The Louisiana Supreme Court granted Derek a new hearing in July, and his legal team argued that his first attorney failed him by not challenging the sentence.
The court agreed that Harris had “ineffective assistance of counsel at sentencing on post-conviction review.” The District Attorney’s office in Vermilion Parish agreed that Derek was entitled to a lesser sentence, his attorney, Cormac Boyle, said in a statement.
Derek Harris had previous offenses included theft and dealing cocaine, but no record of violent crime.
“His prior offenses were nonviolent and related to his untreated dependency on drugs,” Louisiana Supreme Court Justice John Weimer wrote in his opinion.
Harris plans to move to Kentucky to be closer to his brother and his family, according to The Promise of Justice Initiative, which represents Harris.
“Did he deserve the rest of his life in prison because of something other
people get maybe a slap on the wrist for? I’d say we have a long way to go with the justice system,” Antoine Harris said, according to KATC/ABC.
Derek Harris is asking the court to reinstate the ability of inmates to contest their sentences on the grounds that they are excessive and the result of inadequate legal representation, WP reported. A life sentence in Louisiana used to carry parole eligibility after 10 years and six months until 1972, when the Supreme Court struck down the death penalty.
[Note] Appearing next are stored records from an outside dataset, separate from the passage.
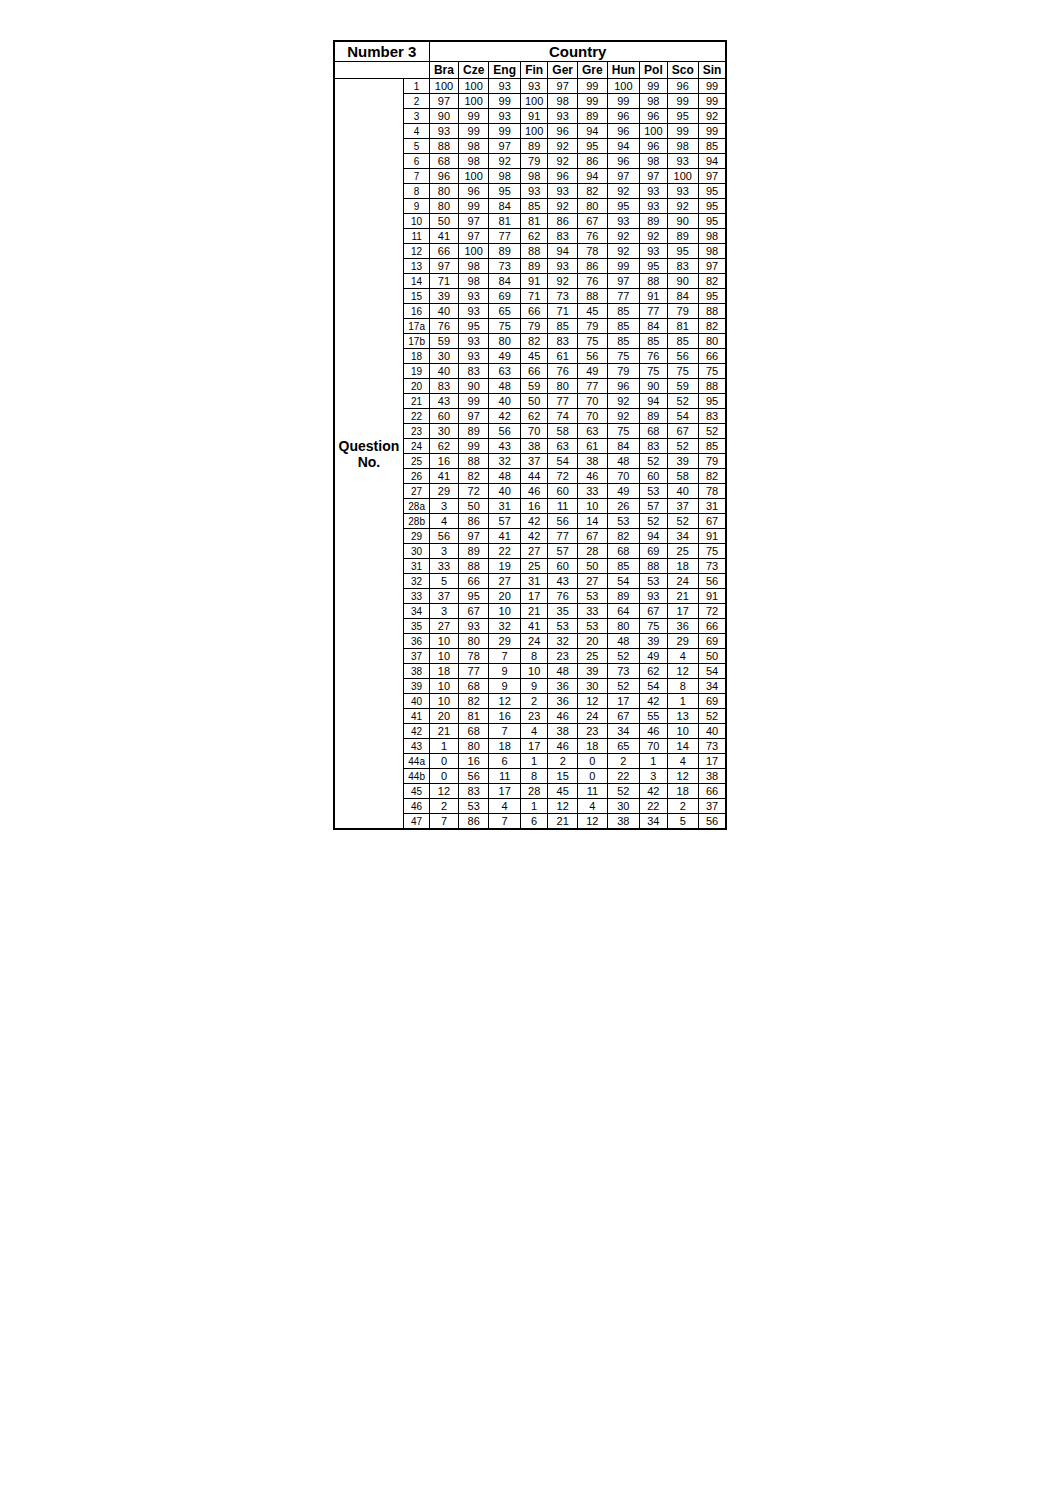| Number 3 | Country |
| --- | --- |
| | Bra | Cze | Eng | Fin | Ger | Gre | Hun | Pol | Sco | Sin |
| Question No. | 1 | 100 | 100 | 93 | 93 | 97 | 99 | 100 | 99 | 96 | 99 |
| 2 | 97 | 100 | 99 | 100 | 98 | 99 | 99 | 98 | 99 | 99 |
| 3 | 90 | 99 | 93 | 91 | 93 | 89 | 96 | 96 | 95 | 92 |
| 4 | 93 | 99 | 99 | 100 | 96 | 94 | 96 | 100 | 99 | 99 |
| 5 | 88 | 98 | 97 | 89 | 92 | 95 | 94 | 96 | 98 | 85 |
| 6 | 68 | 98 | 92 | 79 | 92 | 86 | 96 | 98 | 93 | 94 |
| 7 | 96 | 100 | 98 | 98 | 96 | 94 | 97 | 97 | 100 | 97 |
| 8 | 80 | 96 | 95 | 93 | 93 | 82 | 92 | 93 | 93 | 95 |
| 9 | 80 | 99 | 84 | 85 | 92 | 80 | 95 | 93 | 92 | 95 |
| 10 | 50 | 97 | 81 | 81 | 86 | 67 | 93 | 89 | 90 | 95 |
| 11 | 41 | 97 | 77 | 62 | 83 | 76 | 92 | 92 | 89 | 98 |
| 12 | 66 | 100 | 89 | 88 | 94 | 78 | 92 | 93 | 95 | 98 |
| 13 | 97 | 98 | 73 | 89 | 93 | 86 | 99 | 95 | 83 | 97 |
| 14 | 71 | 98 | 84 | 91 | 92 | 76 | 97 | 88 | 90 | 82 |
| 15 | 39 | 93 | 69 | 71 | 73 | 88 | 77 | 91 | 84 | 95 |
| 16 | 40 | 93 | 65 | 66 | 71 | 45 | 85 | 77 | 79 | 88 |
| 17a | 76 | 95 | 75 | 79 | 85 | 79 | 85 | 84 | 81 | 82 |
| 17b | 59 | 93 | 80 | 82 | 83 | 75 | 85 | 85 | 85 | 80 |
| 18 | 30 | 93 | 49 | 45 | 61 | 56 | 75 | 76 | 56 | 66 |
| 19 | 40 | 83 | 63 | 66 | 76 | 49 | 79 | 75 | 75 | 75 |
| 20 | 83 | 90 | 48 | 59 | 80 | 77 | 96 | 90 | 59 | 88 |
| 21 | 43 | 99 | 40 | 50 | 77 | 70 | 92 | 94 | 52 | 95 |
| 22 | 60 | 97 | 42 | 62 | 74 | 70 | 92 | 89 | 54 | 83 |
| 23 | 30 | 89 | 56 | 70 | 58 | 63 | 75 | 68 | 67 | 52 |
| 24 | 62 | 99 | 43 | 38 | 63 | 61 | 84 | 83 | 52 | 85 |
| 25 | 16 | 88 | 32 | 37 | 54 | 38 | 48 | 52 | 39 | 79 |
| 26 | 41 | 82 | 48 | 44 | 72 | 46 | 70 | 60 | 58 | 82 |
| 27 | 29 | 72 | 40 | 46 | 60 | 33 | 49 | 53 | 40 | 78 |
| 28a | 3 | 50 | 31 | 16 | 11 | 10 | 26 | 57 | 37 | 31 |
| 28b | 4 | 86 | 57 | 42 | 56 | 14 | 53 | 52 | 52 | 67 |
| 29 | 56 | 97 | 41 | 42 | 77 | 67 | 82 | 94 | 34 | 91 |
| 30 | 3 | 89 | 22 | 27 | 57 | 28 | 68 | 69 | 25 | 75 |
| 31 | 33 | 88 | 19 | 25 | 60 | 50 | 85 | 88 | 18 | 73 |
| 32 | 5 | 66 | 27 | 31 | 43 | 27 | 54 | 53 | 24 | 56 |
| 33 | 37 | 95 | 20 | 17 | 76 | 53 | 89 | 93 | 21 | 91 |
| 34 | 3 | 67 | 10 | 21 | 35 | 33 | 64 | 67 | 17 | 72 |
| 35 | 27 | 93 | 32 | 41 | 53 | 53 | 80 | 75 | 36 | 66 |
| 36 | 10 | 80 | 29 | 24 | 32 | 20 | 48 | 39 | 29 | 69 |
| 37 | 10 | 78 | 7 | 8 | 23 | 25 | 52 | 49 | 4 | 50 |
| 38 | 18 | 77 | 9 | 10 | 48 | 39 | 73 | 62 | 12 | 54 |
| 39 | 10 | 68 | 9 | 9 | 36 | 30 | 52 | 54 | 8 | 34 |
| 40 | 10 | 82 | 12 | 2 | 36 | 12 | 17 | 42 | 1 | 69 |
| 41 | 20 | 81 | 16 | 23 | 46 | 24 | 67 | 55 | 13 | 52 |
| 42 | 21 | 68 | 7 | 4 | 38 | 23 | 34 | 46 | 10 | 40 |
| 43 | 1 | 80 | 18 | 17 | 46 | 18 | 65 | 70 | 14 | 73 |
| 44a | 0 | 16 | 6 | 1 | 2 | 0 | 2 | 1 | 4 | 17 |
| 44b | 0 | 56 | 11 | 8 | 15 | 0 | 22 | 3 | 12 | 38 |
| 45 | 12 | 83 | 17 | 28 | 45 | 11 | 52 | 42 | 18 | 66 |
| 46 | 2 | 53 | 4 | 1 | 12 | 4 | 30 | 22 | 2 | 37 |
| 47 | 7 | 86 | 7 | 6 | 21 | 12 | 38 | 34 | 5 | 56 |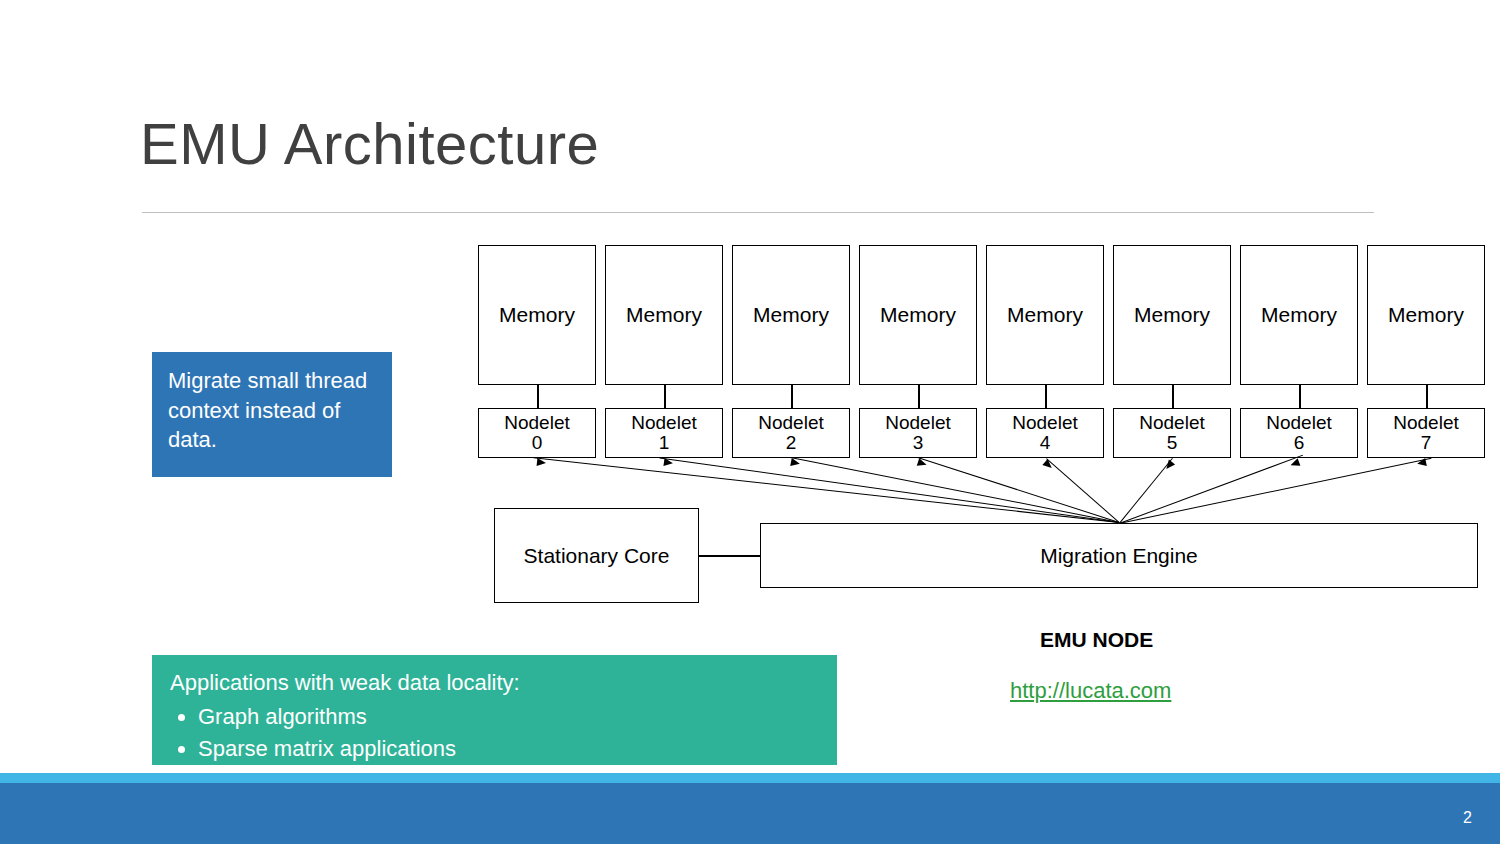EMU Architecture
Memory
Memory
Memory
Memory
Memory
Memory
Memory
Memory
Nodelet
0
Nodelet
1
Nodelet
2
Nodelet
3
Nodelet
4
Nodelet
5
Nodelet
6
Nodelet
7
Stationary Core
Migration Engine
Migrate small thread context instead of data.
Applications with weak data locality:
Graph algorithms
Sparse matrix applications
EMU NODE
http://lucata.com
2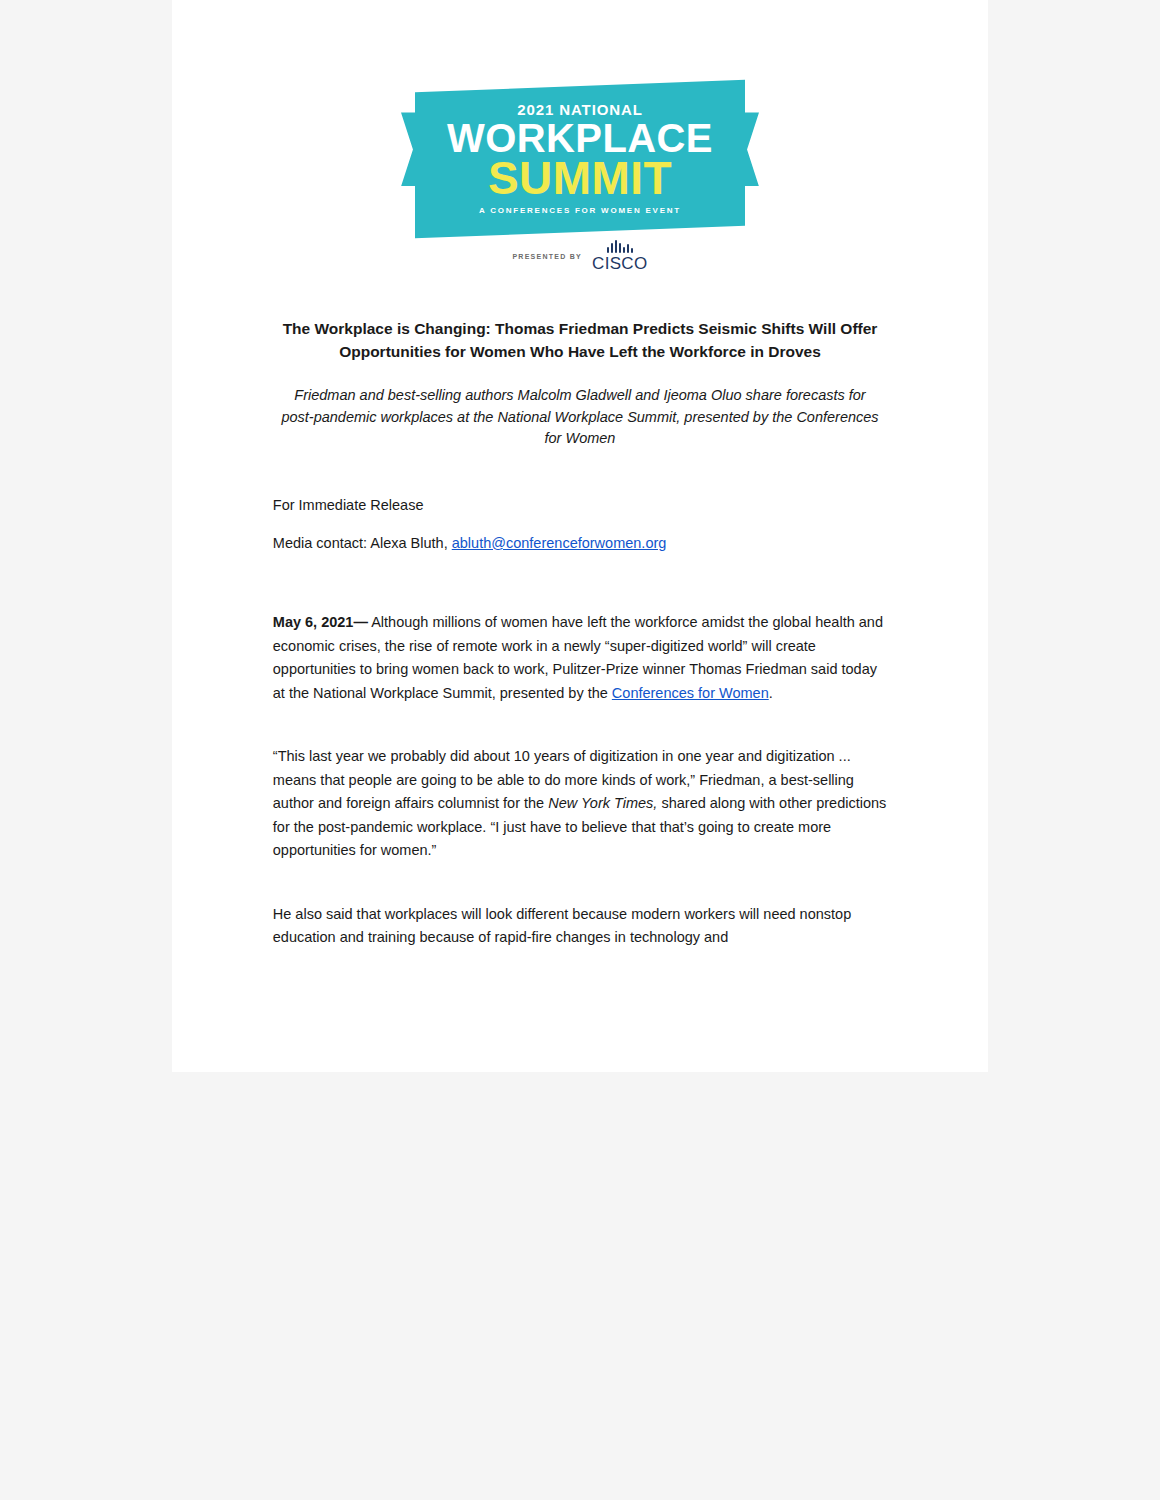2021 NATIONAL
WORKPLACE
SUMMIT
A Conferences for Women Event
Presented by CISCO
The Workplace is Changing: Thomas Friedman Predicts Seismic Shifts Will Offer Opportunities for Women Who Have Left the Workforce in Droves
Friedman and best-selling authors Malcolm Gladwell and Ijeoma Oluo share forecasts for post-pandemic workplaces at the National Workplace Summit, presented by the Conferences for Women
For Immediate Release
Media contact: Alexa Bluth, abluth@conferenceforwomen.org
May 6, 2021— Although millions of women have left the workforce amidst the global health and economic crises, the rise of remote work in a newly “super-digitized world” will create opportunities to bring women back to work, Pulitzer-Prize winner Thomas Friedman said today at the National Workplace Summit, presented by the Conferences for Women.
“This last year we probably did about 10 years of digitization in one year and digitization ... means that people are going to be able to do more kinds of work,” Friedman, a best-selling author and foreign affairs columnist for the New York Times, shared along with other predictions for the post-pandemic workplace. “I just have to believe that that’s going to create more opportunities for women.”
He also said that workplaces will look different because modern workers will need nonstop education and training because of rapid-fire changes in technology and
Legislators reacted by pushing back eligibility to 20 years, then 40 years until abolishing it altogether in 1979.
Derek’s case is part of a larger movement in Louisiana and across the U.S. to reconsider the use of life without parole. Critics say it has been used disproportionately against Black people, juveniles and those convicted of nonviolent offenses.
Sheriffs, tough-on-crime politicians and prosecutors “take pride in the state’s high number of people serving life without parole, boasting that in Louisiana, ‘life means life,'” Richard A. Webster reported for WP.
Derek Harris is still in shock about his change in fortune, his brother said. “We’ve been working at this for a long time trying to obtain his freedom and now finally it’s here,” Antoine said. “It’s a bit overwhelming for him as well as us.”